The growth in requests to transition is due to information being more readily available, empowering many young people to recognise what is behind their feelingsby Stephen Whittle / March 3, 2020 / Leave a comment
I am a trans man. In 1975, I failed the clinical assessment for cross-sex hormone therapy, and was told I would never be treated. In the 1960s, 54 per cent of family doctors claimed they would prefer a patient commit suicide rather than provide them with gender reassignment treatments. Thankfully, my GP was different and I got the treatment I needed. Aged 19, as I started life as Stephen, I knew how lucky I was, having managed to avoid being sectioned and given aversion therapy. Being trans was bloody hard work.
Today, clinicians increasingly challenge Emma Hartley’s assumption that there is an absolutely clear distinction between the biology of sex and the social constructs of gender. Some sex dimorphic nuclei and other physical brain features, along with genetic indicators, have been found to differ in trans people, meaning biological elements may well feature in the trans or non-binary person’s experience of gender.
The UK has nine regional Adult Gender Identity Clinics, but still only the Tavistock serves trans and non-binary identified children and adolescents (T/NB children). With limited resources the clinic is having to respond to a worldwide exponential growth in the numbers of T/NB children seeking gender affirmation treatments. The growth is a consequence of multi-channel television and the internet, which have made quality information on gender reassignment accessible to all, empowering many to recognise what is behind their feelings.
Accusations of an institutional rush to prescribe pubertal postponement treatment (PPT) are wrong. In 1995, the head of the Tavistock, Domenic Di Cegli, refused to accept any child under 18 as old enough to consent to pubertal postponement. In 2000, a colleague and I published a paper explaining that this was an incorrect interpretation of clinical and legal rules. Rather than exploring whether the child was competent, doctors were rushing to judge a child as being too young. In law, though, even if a child is not competent, their parents can consent.
Things have changed since then but the Tavistock staff are still careful, considered and cautious. Most complaints from those using the services are about the length of time to get an initial appointment, and then the length of the assessment process before PPT will be considered.

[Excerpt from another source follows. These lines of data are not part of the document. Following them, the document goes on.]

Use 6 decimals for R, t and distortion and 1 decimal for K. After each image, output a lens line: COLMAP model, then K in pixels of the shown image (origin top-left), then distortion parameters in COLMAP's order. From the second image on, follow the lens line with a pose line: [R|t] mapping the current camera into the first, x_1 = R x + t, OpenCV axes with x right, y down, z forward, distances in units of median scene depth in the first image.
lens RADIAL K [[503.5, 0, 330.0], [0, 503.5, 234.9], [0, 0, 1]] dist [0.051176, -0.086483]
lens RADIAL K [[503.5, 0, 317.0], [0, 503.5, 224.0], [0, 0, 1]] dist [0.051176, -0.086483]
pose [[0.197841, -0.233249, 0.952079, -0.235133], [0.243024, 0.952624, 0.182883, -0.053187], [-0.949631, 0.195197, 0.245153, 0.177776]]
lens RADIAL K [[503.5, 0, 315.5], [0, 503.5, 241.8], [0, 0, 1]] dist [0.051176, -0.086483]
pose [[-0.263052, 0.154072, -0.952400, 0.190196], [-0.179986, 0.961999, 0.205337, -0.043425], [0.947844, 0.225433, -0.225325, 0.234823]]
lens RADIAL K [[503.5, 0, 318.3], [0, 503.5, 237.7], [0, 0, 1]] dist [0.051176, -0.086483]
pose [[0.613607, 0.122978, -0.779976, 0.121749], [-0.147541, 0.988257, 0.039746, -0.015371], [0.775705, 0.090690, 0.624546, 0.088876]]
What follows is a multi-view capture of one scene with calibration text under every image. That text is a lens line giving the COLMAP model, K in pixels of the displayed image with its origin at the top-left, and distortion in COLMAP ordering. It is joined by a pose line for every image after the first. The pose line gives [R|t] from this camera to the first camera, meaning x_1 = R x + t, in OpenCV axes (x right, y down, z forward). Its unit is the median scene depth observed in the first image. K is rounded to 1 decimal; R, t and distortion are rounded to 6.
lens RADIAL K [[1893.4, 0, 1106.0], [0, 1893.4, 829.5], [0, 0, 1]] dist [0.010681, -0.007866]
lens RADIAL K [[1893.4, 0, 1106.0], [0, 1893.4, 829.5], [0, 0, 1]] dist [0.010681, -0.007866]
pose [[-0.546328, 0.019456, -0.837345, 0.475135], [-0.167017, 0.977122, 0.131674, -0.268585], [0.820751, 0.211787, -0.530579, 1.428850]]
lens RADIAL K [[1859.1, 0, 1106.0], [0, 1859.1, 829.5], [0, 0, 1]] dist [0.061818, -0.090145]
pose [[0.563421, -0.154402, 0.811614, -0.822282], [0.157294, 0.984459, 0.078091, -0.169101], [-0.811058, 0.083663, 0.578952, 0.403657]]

PPT has been shown to be a beneficial pathway. The Amsterdam clinic has been providing PPT for 25 years, and has found that T/NB children who have supportive environments at home and school are better able to determine whether or not they wish to take PPT, and later, whether to progress to gender reassignment. A recent analysis of data from the 2015 US Transgender Survey, involving 20,619 T/NB people between the ages of 18 and 36, found that access to PPT immediately reduced a young T/NB person’s risk of suicide and developing mental health problems, which continued to decline as they grew into adulthood.
The significant growth seen in the number of those assigned as girls at birth seeking help has many reasons. Those of us who have worked with the community as long as I have—45 years—are not surprised by the numbers. Though some T/NB (male to female) girls like to wear feminine clothes, boys’ clothing feels neutral. T/NB (female to male) boys also prefer neutral “boy” clothing. They seek help at a much younger age so as to escape the societal expectations that come with the excessive feminisation of clothing and culture, which they hate.
There is some correlation between anorexia and being a T/NB (female to male) boy, but it is not causal. Rather, not eating is one way of avoiding that excess feminisation—of not having to wear a bra and stopping their periods. If a child states that they are, or should have been, a boy (not just that they wish they were a boy), then they will resume eating immediately on receiving PPT or, if 17 or older, cross-sex hormones. Adult trans men are not anorexic.
For the last 30 years, a strong co-morbidity has been noted between being trans and being on the autism spectrum. In the past, the obsessional nature that sits with being on the spectrum was probably essential to obtaining gender reassignment treatment. That may change as gatekeeping to puberty blockers or cross-sex hormones become less judgmental. But being on the spectrum does not mean it is causal: more likely it will be linked through a broad range of physical and social aspects of the person. Those of us who are both trans and on the spectrum have mostly managed to live full lives.
Clearly some lesbian women feel that trans culture is “taking away” the best of their masculine women. I suggest that they consider the deep unhappiness that lies behind those women who seek help with their gender identity. Those of us who have been through gender reassignment do not lightly recommend this extraordinarily arduous path. Lesbian women should not assume that just because we are men that we have left behind all of the “female” aspects of ourselves. Increasingly many of us accept the depths of our complexity. But, either way, that debate is a red herring, and nothing to do with treating the distress experienced by gender incongruent children and adolescents.